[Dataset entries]
==*==

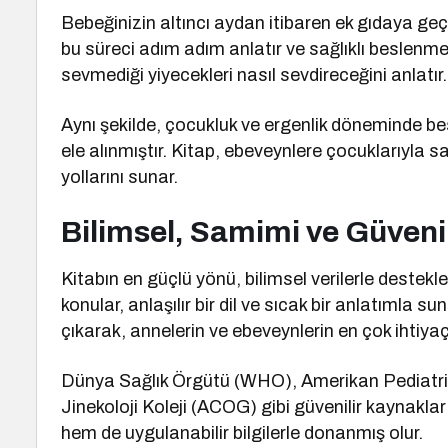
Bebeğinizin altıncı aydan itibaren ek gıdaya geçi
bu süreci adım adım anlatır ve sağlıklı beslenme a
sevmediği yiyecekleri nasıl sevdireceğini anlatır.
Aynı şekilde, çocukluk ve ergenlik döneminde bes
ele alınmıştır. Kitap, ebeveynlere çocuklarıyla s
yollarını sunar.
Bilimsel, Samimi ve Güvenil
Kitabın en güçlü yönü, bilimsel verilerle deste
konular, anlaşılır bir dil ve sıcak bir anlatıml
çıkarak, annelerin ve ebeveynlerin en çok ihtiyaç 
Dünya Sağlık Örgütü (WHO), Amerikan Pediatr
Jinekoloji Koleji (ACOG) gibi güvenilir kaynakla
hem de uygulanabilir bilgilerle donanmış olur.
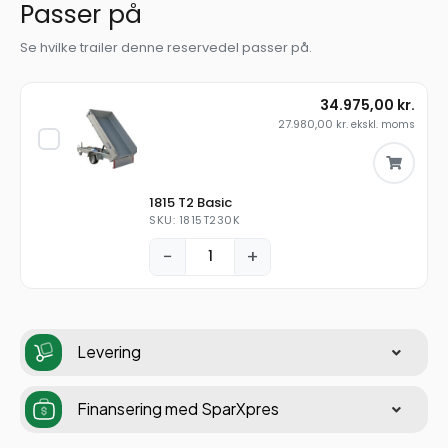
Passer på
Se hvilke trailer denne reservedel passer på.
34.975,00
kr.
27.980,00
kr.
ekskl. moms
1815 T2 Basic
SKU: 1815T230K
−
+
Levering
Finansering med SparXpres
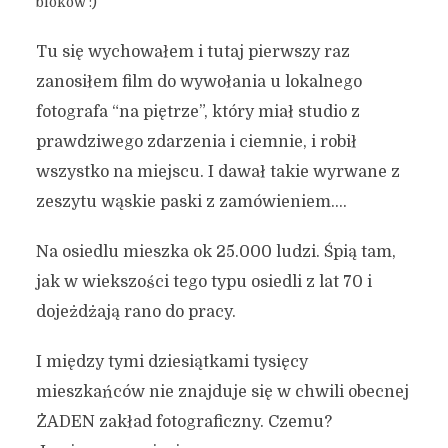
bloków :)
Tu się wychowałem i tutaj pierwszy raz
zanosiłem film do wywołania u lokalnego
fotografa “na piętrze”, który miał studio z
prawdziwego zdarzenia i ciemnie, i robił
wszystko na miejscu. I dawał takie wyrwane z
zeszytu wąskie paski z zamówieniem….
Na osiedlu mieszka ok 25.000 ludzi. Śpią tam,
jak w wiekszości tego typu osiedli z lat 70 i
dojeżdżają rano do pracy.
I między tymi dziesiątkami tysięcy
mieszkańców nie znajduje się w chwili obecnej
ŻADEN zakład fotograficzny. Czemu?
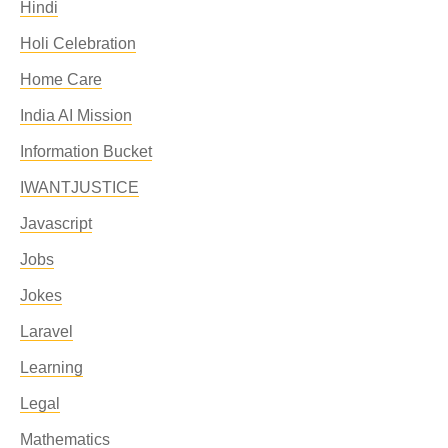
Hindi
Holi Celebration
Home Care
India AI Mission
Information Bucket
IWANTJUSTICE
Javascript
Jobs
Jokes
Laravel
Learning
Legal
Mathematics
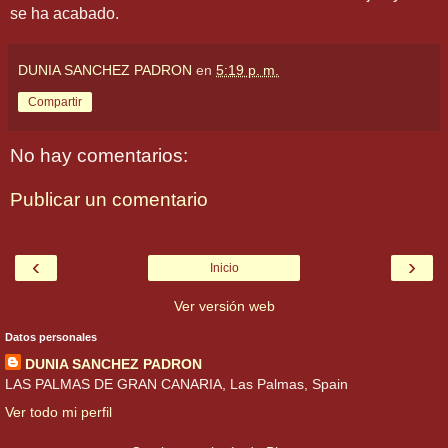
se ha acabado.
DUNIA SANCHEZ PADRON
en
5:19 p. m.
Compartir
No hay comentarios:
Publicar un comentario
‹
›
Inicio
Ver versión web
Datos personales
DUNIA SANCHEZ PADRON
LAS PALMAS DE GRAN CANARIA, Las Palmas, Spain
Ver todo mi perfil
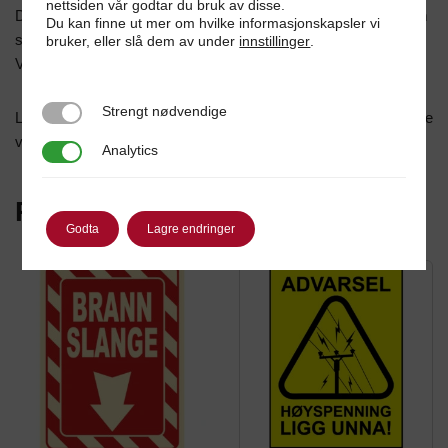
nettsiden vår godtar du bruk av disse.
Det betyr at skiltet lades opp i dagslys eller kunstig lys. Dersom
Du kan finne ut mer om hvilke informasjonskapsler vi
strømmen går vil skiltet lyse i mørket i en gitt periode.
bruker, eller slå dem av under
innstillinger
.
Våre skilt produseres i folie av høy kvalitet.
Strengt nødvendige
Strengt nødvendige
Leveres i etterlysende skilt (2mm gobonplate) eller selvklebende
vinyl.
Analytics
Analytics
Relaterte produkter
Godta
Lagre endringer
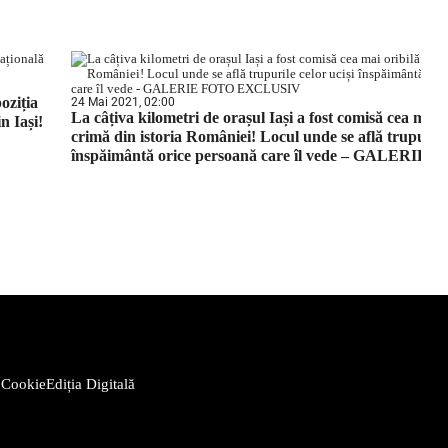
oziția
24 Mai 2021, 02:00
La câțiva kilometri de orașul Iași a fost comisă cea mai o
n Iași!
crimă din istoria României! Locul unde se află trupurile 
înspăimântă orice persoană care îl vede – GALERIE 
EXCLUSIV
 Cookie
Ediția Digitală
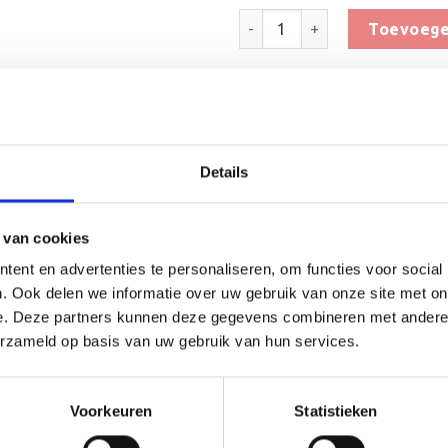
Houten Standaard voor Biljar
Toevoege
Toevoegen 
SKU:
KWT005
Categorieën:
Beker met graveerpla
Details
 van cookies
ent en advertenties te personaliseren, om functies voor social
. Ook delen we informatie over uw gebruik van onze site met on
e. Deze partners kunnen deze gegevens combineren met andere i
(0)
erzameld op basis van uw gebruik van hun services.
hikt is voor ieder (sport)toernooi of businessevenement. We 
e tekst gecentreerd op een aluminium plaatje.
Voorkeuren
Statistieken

==*==

= What to produce =
Convert the text lines of all the records into a single JSON list of strings, one string per line, omitting blank lines. Leave out the picture markers.

= Written answer =
[
  "Bebeğinizin altıncı aydan itibaren ek gıdaya geçi",
  "bu süreci adım adım anlatır ve sağlıklı beslenme a",
  "sevmediği yiyecekleri nasıl sevdireceğini anlatır.",
  "Aynı şekilde, çocukluk ve ergenlik döneminde bes",
  "ele alınmıştır. Kitap, ebeveynlere çocuklarıyla s",
  "yollarını sunar.",
  "Bilimsel, Samimi ve Güvenil",
  "Kitabın en güçlü yönü, bilimsel verilerle deste",
  "konular, anlaşılır bir dil ve sıcak bir anlatıml",
  "çıkarak, annelerin ve ebeveynlerin en çok ihtiyaç ",
  "Dünya Sağlık Örgütü (WHO), Amerikan Pediatr",
  "Jinekoloji Koleji (ACOG) gibi güvenilir kaynakla",
  "hem de uygulanabilir bilgilerle donanmış olur.",
  "Passer på",
  "Se hvilke trailer denne reservedel passer på.",
  "34.975,00",
  "kr.",
  "27.980,00",
  "kr.",
  "ekskl. moms",
  "1815 T2 Basic",
  "SKU: 1815T230K",
  "−",
  "+",
  "Levering",
  "Finansering med SparXpres",
  "bloków :)",
  "Tu się wychowałem i tutaj pierwszy raz",
  "zanosiłem film do wywołania u lokalnego",
  "fotografa “na piętrze”, który miał studio z",
  "prawdziwego zdarzenia i ciemnie, i robił",
  "wszystko na miejscu. I dawał takie wyrwane z",
  "zeszytu wąskie paski z zamówieniem….",
  "Na osiedlu mieszka ok 25.000 ludzi. Śpią tam,",
  "jak w wiekszości tego typu osiedli z lat 70 i",
  "dojeżdżają rano do pracy.",
  "I między tymi dziesiątkami tysięcy",
  "mieszkańców nie znajduje się w chwili obecnej",
  "ŻADEN zakład fotograficzny. Czemu?",
  "Hindi",
  "Holi Celebration",
  "Home Care",
  "India AI Mission",
  "Information Bucket",
  "IWANTJUSTICE",
  "Javascript",
  "Jobs",
  "Jokes",
  "Laravel",
  "Learning",
  "Legal",
  "Mathematics",
  "se ha acabado.",
  "DUNIA SANCHEZ PADRON",
  "en",
  "5:19 p. m.",
  "Compartir",
  "No hay comentarios:",
  "Publicar un comentario",
  "‹",
  "›",
  "Inicio",
  "Ver versión web",
  "Datos personales",
  "DUNIA SANCHEZ PADRON",
  "LAS PALMAS DE GRAN CANARIA, Las Palmas, Spain",
  "Ver todo mi perfil",
  "nettsiden vår godtar du bruk av disse.",
  "Det betyr at skiltet lades opp i dagslys eller kunstig lys. Dersom",
  "Du kan finne ut mer om hvilke informasjonskapsler vi",
  "strømmen går vil skiltet lyse i mørket i en gitt periode.",
  "bruker, eller slå dem av under",
  "innstillinger",
  ".",
  "Våre skilt produseres i folie av høy kvalitet.",
  "Strengt nødvendige",
  "Strengt nødvendige",
  "Leveres i etterlysende skilt (2mm gobonplate) eller selvklebende",
  "vinyl.",
  "Analytics",
  "Analytics",
  "Relaterte produkter",
  "Godta",
  "Lagre endringer",
  "oziția",
  "24 Mai 2021, 02:00",
  "La câțiva kilometri de orașul Iași a fost comisă cea mai o",
  "n Iași!",
  "crimă din istoria României! Locul unde se află trupurile ",
  "înspăimântă orice persoană care îl vede – GALERIE ",
  "EXCLUSIV",
  " Cookie",
  "Ediția Digitală",
  "Houten Standaard voor Biljar",
  "Toevoege",
  "Toevoegen ",
  "SKU:",
  "KWT005",
  "Categorieën:",
  "Beker met graveerpla",
  "Details",
  " van cookies",
  "ent en advertenties te personaliseren, om functies voor social",
  ". Ook delen we informatie over uw gebruik van onze site met on",
  "e. Deze partners kunnen deze gegevens combineren met andere i",
  "(0)",
  "erzameld op basis van uw gebruik van hun services.",
  "hikt is voor ieder (sport)toernooi of businessevenement. We ",
  "e tekst gecentreerd op een aluminium plaatje.",
  "Voorkeuren",
  "Statistieken"
]